The Standard Variable Rate (SVR) is the 'default' rate of interest that banks and building societies charge customers for borrowing. The SVR is different at every lender, and the lenders can change the rate at any time. Normally, the SVR reflects changes in the Bank of England base rate, although lenders are under no obligation to track the base rate if they choose not to.
If you have been on a mortgage rate with an attractive introductory offer, such as a fixed rate mortgage for say, the first three years of your deal, you would automatically revert to the lender's Standard Variable Rate mortgage product once this fixed rate period is up. In most cases, the lender's SVR is much less competitive than their other mortgage products - after all, new consumers cannot get these rates, so they have no incentive to make them sexy.
How can these building societies change a 'guaranteed' rate?
Even when there are guarantees against raising the SVR above a certain percentage, there are usually clauses in the small print stating that this guarantee can be withdrawn in 'exceptional circumstances'. These could include any circumstances in which the lender's business may be put at risk, and in the current economic climate - with interest rates at unprecedentedly low levels - many other smaller building societies could use this reasoning to increase their Standard Variable Rate.
Why are the building societies doing this?
For the smaller building societies, the majority of their customers are on tracker rate mortgages, which will mean relatively low monthly repayments whilst the base rate remains at 0.5%. The smaller building societies are therefore working on very tight margins where it comes to their lending.
All of the banks and building societies need to attract savers, because these are the consumers that bring regular cash flow into the business.

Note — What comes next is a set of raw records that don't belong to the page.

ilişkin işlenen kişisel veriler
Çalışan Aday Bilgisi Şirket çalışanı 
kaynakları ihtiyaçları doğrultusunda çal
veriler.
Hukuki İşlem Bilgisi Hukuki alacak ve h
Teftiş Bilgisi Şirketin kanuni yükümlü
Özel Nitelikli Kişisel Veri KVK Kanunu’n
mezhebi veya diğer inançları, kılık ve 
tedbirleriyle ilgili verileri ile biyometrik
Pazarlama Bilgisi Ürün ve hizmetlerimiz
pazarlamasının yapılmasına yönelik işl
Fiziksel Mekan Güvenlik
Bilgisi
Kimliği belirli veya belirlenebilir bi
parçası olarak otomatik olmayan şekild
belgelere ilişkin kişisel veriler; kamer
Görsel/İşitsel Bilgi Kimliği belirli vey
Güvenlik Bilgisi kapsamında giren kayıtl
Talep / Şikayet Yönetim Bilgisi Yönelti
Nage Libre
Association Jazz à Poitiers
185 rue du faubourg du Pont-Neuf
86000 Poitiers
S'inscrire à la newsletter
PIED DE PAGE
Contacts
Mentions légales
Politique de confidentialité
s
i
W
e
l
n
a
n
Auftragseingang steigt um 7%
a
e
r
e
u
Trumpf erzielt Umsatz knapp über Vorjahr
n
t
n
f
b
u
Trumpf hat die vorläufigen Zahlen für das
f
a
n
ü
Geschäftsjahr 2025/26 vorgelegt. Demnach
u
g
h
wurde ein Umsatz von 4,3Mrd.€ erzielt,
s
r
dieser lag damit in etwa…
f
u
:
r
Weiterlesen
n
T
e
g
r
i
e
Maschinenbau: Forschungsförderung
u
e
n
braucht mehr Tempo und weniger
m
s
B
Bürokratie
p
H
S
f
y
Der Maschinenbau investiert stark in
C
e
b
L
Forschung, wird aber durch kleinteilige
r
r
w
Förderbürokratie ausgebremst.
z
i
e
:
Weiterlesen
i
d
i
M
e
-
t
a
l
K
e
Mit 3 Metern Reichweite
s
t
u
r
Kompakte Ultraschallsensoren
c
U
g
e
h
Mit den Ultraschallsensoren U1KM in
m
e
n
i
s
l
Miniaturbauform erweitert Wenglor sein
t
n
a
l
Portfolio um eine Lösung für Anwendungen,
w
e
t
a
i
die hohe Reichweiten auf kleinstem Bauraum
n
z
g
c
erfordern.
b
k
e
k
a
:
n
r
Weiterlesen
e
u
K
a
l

And if smaller building societies are unable to attract new savers because they cannot afford to pay competitive interest rates on savings, they need to find some way of bringing in some extra cash. Although the tracker mortgage rates cannot be put up, the SVR can be changed at any time, and so this is how the small building societies have had to adjust their rates to counteract their earlier low-rate lending.
What can you do about it?
If you are on your lender's Standard Variable Rate at the moment, you can choose to remortgage and find a better deal elsewhere. Choosing a fixed rate remortgage would at least guarantee that the rate would not be able to rise for the period of the remortgage loan, guaranteeing you a higher level of financial security.
The only reason this may not be an option is if you do not have any equity available in your property, as this would make it harder for you to actually improve your rate by moving. However, there is no harm in shopping around to find out whether you could improve your current mortgage situation.